I've been living out of DF for 25 yrs now, have to visit the city every other wk, I just have to set the switch to chilango driving mode. It's really different.
Chilangos go crazy when they have to drive on highways, they are not used to wide open spaces and try to race at 160 plus km per hr.
They tailgate
They are rude drivers

They are easy to spot


----------



## coondawg (May 1, 2014)

Reminds me of those people who live in the many small towns outside Lubbock, in West Texas. When they go to the Big city of Lubbock, they have lots of car accidents, as those small towns do not have many stop signs, nor traffic lights, nor speed limits. (most don't have any)


----------



## medi (Jul 16, 2015)

Where can I get better chances to meet single "******"or "half-******" (foreigners or local) and tall women near my age(30) ?
Guadalajara, Monterrey, Mexico DF or Cancun?
Havent saw many in Jalisco.
Is that true that many of these woman are in Monterrey?
And in Cancun there are mostly kids who coming just for few days to drink legally ?


----------



## Isla Verde (Oct 19, 2011)

medi said:


> Where can I get better chances to meet single "******"or "half-******" (foreigners or local) and tall women near my age(30) ?
> Guadalajara, Monterrey, Mexico DF or Cancun?
> Havent saw many in Jalisco.
> Is that true that many of these woman are in Monterrey?
> And in Cancun there are mostly kids who coming just for few days to drink legally ?


So your criteria for having a happy life in Mexico is being able to meet single tall women, preferably not Mexican?
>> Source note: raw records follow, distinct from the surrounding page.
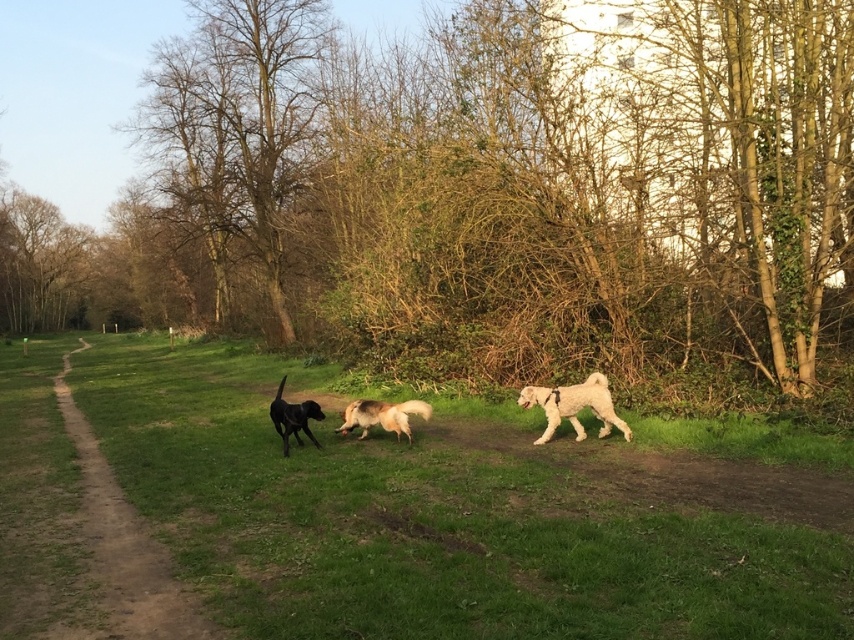
You are a photographer standing on the grassy path in the park. You want to take a photo of the shiny black dog at center and the brown leafless tree at center. Which object will appear larger in the photo?

The brown leafless tree at center will appear larger in the photo because it is much taller than the shiny black dog at center.

You are a photographer standing on the grassy path in the park. You want to take a photo of the shiny black dog at center and the brown leafless tree at center. Which object is wider when viewed from your current position?

The brown leafless tree at center is wider than the shiny black dog at center.

You are standing at the point labeled point (44, 630) and want to walk towards the point labeled point (301, 104). Which direction should you face to walk directly towards it?

Since point (44, 630) is closer to the viewer than point (301, 104), you should face towards the upper left direction to walk directly towards it.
I'd better not comment further or I may lose my moderator status.


----------



## lagoloo (Apr 12, 2011)

Isla Verde said:


> So your criteria for having a happy life in Mexico is being able to meet single tall women, preferably not Mexican? I'd better not comment further or I may lose my moderator status.


He wasn't exactly talking about "happiness"; just his preferences in women. 
His mileage varies.


----------



## Isla Verde (Oct 19, 2011)

lagoloo said:


> He wasn't exactly talking about "happiness"; just his preferences in women.
> His mileage varies.


Point taken. But why come to Mexico to look for tall non-Mexican women?


----------



## lagoloo (Apr 12, 2011)

Isla Verde said:


> Point taken. But why come to Mexico to look for tall non-Mexican women?


I figured it out: He was heading for Texas, but his GPS failed.


----------



## TundraGreen (Jul 15, 2010)

medi said:


> Where can I get better chances to meet single "******"or "half-******" (foreigners or local) and tall women near my age(30) ?
> Guadalajara, Monterrey, Mexico DF or Cancun?
> Havent saw many in Jalisco.
> Is that true that many of these woman are in Monterrey?
> And in Cancun there are mostly kids who coming just for few days to drink legally ?


"mostly kids" - I guess it is all relative. You sound like a kid to me, (and not just because of your age).


----------



## TundraGreen (Jul 15, 2010)

medi said:


> Where can I get better chances to meet single "******"or "half-******" (foreigners or local) and tall women near my age(30) ?
> Guadalajara, Monterrey, Mexico DF or Cancun?
> Havent saw many in Jalisco.
> Is that true that many of these woman are in Monterrey?
> And in Cancun there are mostly kids who coming just for few days to drink legally ?


On a more helpful note, of your options, Cancun is probably most likely to have the most foreigners, at least per capita. The big cities will have lots but they get lost in the large population.


----------



## 2ndtime (Aug 7, 2015)

*Voice of (old) experience*



TundraGreen said:


> Actually, much as I like Guadalajara, it really is more of a pueblito with a lot of people than a real city.


(Lived in GLD 1985-1990, during the Mundial 

...And THAT'S what makes its such a great place (at least for me it was)


----------